В пятницу вечером я задержалась: акты за неделю, двенадцать штук, каждый нужно сверить, подписать, разнести по папкам, и папки уже не помещались в ящик, и я думала о том, что нужна полка, и что полку мне никто не повесит, потому что хозотдел «в работе», а Палыч не плотник, хотя, наверное, мог бы, потому что Палыч умеет всё, просто не всё считает нужным.

Стёпа позвонил в шесть.

— Мам, я сам поеду домой. Нормально.

— Жди, я через час.

— Ма-ам.

Два «а». «Ма-ам» с двумя «а» — Стёпин код для «отстань, я справлюсь», и в этом коде не грубость, а граница, которую десятилетний мужчина проводит вежливо, но твёрдо. Скоро будет «ма» с одним. А потом «мать». А потом... ну, не Гданьск, конечно, не Гданьск, потому что не все уезжают, не все бросают, не все как Виталий. Не все. Но некоторые да. И как отличить тех, кто останется, от тех, кто уедет, я не знала, и никакой инженерный расчёт тут не помогал, потому что люди не тормозные колодки, у них нет процента износа, по которому можно предсказать отказ.

Я убрала акты и стала собираться. На проходной столкнулась с Черных. Он тоже уходил, и это само по себе новость, потому что за месяц я ни разу не видела его на проходной раньше девяти вечера, а сейчас семь. Куртка, шарф, ботинки, те самые, со въевшейся грязью. Без портфеля, без папки, только ручка в кармане, торчащая, как антенна.

— Добрый вечер.

— Добрый.

Мы пошли от проходной к остановке рядом, не вместе, и разница между этими словами на верфи огромная: «вместе» — двое, которые договорились, «рядом» — двое, которым в одну сторону. Читать в этом больше, чем есть, значит обманывать себя, а я инженер и себя не обманываю.
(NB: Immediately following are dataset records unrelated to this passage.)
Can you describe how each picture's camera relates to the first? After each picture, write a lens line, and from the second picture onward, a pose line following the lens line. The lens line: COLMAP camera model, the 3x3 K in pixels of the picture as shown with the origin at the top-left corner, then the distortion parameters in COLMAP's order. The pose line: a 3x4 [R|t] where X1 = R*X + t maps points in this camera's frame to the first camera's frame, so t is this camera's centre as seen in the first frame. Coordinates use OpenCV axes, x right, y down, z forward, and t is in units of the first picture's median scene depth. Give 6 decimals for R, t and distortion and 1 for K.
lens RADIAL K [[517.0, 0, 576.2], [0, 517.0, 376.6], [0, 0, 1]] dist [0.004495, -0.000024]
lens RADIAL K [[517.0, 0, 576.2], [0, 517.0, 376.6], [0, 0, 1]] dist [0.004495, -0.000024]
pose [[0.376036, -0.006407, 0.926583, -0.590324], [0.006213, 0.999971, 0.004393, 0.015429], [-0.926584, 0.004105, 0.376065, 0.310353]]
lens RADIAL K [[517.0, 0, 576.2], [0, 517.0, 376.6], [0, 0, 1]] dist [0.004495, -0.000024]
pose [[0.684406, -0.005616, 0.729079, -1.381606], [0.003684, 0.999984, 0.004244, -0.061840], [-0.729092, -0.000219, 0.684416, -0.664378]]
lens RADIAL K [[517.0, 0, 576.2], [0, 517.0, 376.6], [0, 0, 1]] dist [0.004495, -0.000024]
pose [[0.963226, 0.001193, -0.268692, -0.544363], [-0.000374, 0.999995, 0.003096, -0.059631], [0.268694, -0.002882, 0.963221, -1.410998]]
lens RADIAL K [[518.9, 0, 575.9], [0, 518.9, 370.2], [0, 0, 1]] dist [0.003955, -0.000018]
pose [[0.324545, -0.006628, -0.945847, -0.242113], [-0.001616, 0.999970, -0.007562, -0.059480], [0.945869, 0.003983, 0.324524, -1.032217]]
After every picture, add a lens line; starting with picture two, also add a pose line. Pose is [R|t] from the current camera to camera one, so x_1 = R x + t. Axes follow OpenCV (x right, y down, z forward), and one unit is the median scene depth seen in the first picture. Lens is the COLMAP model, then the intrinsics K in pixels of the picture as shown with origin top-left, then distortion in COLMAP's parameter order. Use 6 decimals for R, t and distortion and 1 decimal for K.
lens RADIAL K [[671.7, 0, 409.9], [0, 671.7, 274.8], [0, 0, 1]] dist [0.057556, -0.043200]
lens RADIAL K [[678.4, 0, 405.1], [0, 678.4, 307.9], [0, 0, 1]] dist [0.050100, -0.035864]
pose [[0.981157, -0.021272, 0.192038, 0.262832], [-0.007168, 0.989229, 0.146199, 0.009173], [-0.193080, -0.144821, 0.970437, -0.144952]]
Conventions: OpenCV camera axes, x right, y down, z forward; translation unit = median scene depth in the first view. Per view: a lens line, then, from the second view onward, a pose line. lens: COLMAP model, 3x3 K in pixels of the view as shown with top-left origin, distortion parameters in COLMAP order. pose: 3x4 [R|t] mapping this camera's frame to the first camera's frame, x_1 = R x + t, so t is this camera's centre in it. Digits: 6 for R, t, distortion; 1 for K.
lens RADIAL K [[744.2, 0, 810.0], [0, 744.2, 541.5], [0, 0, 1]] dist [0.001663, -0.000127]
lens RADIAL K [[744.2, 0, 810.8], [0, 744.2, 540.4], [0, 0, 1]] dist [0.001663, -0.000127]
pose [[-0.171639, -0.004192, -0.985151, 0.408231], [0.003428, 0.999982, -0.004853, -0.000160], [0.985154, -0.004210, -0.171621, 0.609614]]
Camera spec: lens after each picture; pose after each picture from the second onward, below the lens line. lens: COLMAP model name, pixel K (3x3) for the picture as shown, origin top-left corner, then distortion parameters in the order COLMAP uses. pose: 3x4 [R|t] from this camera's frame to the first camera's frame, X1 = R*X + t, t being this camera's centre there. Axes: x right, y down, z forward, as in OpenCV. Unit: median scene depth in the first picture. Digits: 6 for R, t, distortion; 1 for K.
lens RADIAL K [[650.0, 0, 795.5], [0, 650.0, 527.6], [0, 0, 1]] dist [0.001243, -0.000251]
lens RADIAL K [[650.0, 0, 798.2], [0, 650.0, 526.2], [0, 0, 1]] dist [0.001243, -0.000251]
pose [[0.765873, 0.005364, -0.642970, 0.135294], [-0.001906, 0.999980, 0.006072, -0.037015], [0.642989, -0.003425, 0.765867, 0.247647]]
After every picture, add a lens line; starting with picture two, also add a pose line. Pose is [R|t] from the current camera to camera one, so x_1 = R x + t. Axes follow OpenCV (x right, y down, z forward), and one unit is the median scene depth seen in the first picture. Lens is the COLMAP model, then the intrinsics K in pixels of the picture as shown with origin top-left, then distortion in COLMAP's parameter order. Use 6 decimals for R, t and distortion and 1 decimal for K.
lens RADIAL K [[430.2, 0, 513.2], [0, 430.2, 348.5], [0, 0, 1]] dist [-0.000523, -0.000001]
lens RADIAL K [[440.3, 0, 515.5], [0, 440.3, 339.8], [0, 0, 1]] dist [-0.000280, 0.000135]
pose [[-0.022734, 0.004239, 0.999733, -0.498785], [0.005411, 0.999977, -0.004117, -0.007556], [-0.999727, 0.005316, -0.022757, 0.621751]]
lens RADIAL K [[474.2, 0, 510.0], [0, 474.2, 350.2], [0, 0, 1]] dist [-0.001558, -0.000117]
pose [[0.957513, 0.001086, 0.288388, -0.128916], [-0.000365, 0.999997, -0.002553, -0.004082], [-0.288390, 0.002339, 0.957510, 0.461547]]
Шли молча, и молчание это не тяготило — не лёгкое, не тяжёлое, рабочее, молчание двух людей, которые целый день разговаривали с другими и рады помолчать с тем, кому объяснять не нужно. Проходная осталась позади, и верфь гудела за забором тише, чем днём, но не умолкая: вторая смена работала до одиннадцати, и краны двигались, и прожектора резали темноту, и всё это жило, скрипело, дышало, отдельно от нас, но и с нами.

— У вас сын?

— Стёпа. Десять лет.

— Корабли любит?

Я остановилась. Не потому что вопрос застал врасплох, а потому что он спросил именно так, «любит», а не «интересуется», не «увлекается», и в этом слове — точность, которую я не ожидала от человека, знакомого со Стёпой только по фотографии на моём столе.

— Откуда вы знаете?

— У вас на столе фотография. Он с моделью эсминца. Проект девятьсот пятьдесят шесть. Я правильно определил?

— «Аврора». Крейсер.

— Точно. Пушки другие. Извините.

Извинился. За неправильно определённый тип корабля. На модели. На фотографии. На расстоянии в три метра от стола. Кто извиняется за такое? Кто вообще разглядывает модели на чужих фотографиях достаточно внимательно, чтобы попытаться определить проект?

Автобус подошёл, мой, двадцать седьмой, который шёл до Багратиона. Я поднялась на ступеньку, обернулась. Черных стоял на остановке, ему в другую сторону, на остров Канта, где служебная квартира, съёмная, чужая, с чемоданом, который наполовину собран.

Через окно автобуса, запотевшее, с разводами от чьих-то пальцев, я видела: он стоит, руки в карманах, и правая рука в кармане двигается. Я знала, что он мнёт бумажный шарик, первый, второй, третий, и каждый шарик — скомканная мысль, и какая из этих мыслей обо мне, я не знала и знать не хотела, потому что «хотеть знать» — территория, на которую я не заходила тринадцать лет, с тех пор, как Виталий собрал сумку и уехал на маршрутке до вокзала. Маршрутка была шестнадцатая, и мне до сих пор не нравился этот номер.

Автобус тронулся. Калининград поплыл за окном, тёмный, мокрый, привычный, с огнями и без обещаний.